- **Work required**
Below are lines of data. Give the number of them that contain the string "format", and nothing else.

START Task material

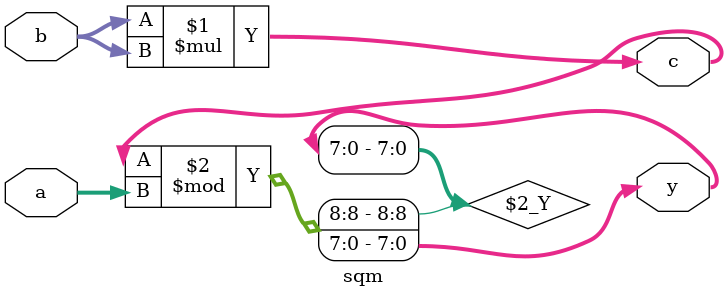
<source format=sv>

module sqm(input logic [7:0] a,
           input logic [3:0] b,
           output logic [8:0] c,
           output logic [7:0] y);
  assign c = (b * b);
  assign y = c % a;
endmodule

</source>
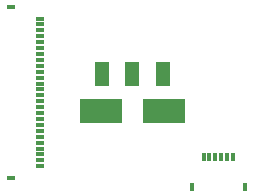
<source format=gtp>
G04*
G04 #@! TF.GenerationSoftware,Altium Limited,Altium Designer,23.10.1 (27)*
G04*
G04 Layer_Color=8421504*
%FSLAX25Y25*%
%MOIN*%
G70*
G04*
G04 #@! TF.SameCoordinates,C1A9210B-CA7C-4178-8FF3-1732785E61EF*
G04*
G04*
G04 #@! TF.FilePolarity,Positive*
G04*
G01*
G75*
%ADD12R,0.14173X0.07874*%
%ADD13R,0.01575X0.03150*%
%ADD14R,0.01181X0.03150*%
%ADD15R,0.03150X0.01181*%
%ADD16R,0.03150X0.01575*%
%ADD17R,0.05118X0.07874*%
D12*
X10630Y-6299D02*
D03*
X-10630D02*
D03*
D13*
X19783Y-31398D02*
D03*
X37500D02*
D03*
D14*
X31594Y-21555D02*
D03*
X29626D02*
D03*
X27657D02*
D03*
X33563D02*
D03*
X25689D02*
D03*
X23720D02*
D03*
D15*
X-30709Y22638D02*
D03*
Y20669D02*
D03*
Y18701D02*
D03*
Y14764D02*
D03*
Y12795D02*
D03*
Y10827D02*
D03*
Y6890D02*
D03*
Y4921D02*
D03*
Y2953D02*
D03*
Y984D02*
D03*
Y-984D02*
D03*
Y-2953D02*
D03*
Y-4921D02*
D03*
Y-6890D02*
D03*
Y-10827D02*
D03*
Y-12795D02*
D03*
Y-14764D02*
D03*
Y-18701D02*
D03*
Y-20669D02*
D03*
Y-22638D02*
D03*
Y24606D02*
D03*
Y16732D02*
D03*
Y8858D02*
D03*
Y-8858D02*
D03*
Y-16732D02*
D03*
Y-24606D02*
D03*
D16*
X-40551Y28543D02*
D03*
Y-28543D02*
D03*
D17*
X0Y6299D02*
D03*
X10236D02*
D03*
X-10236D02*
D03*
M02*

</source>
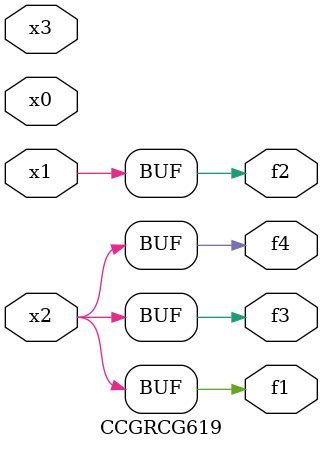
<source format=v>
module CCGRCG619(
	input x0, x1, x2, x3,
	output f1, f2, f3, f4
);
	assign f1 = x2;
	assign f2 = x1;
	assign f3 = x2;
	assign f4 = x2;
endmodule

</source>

END Task material

- **Result of the exercise**
3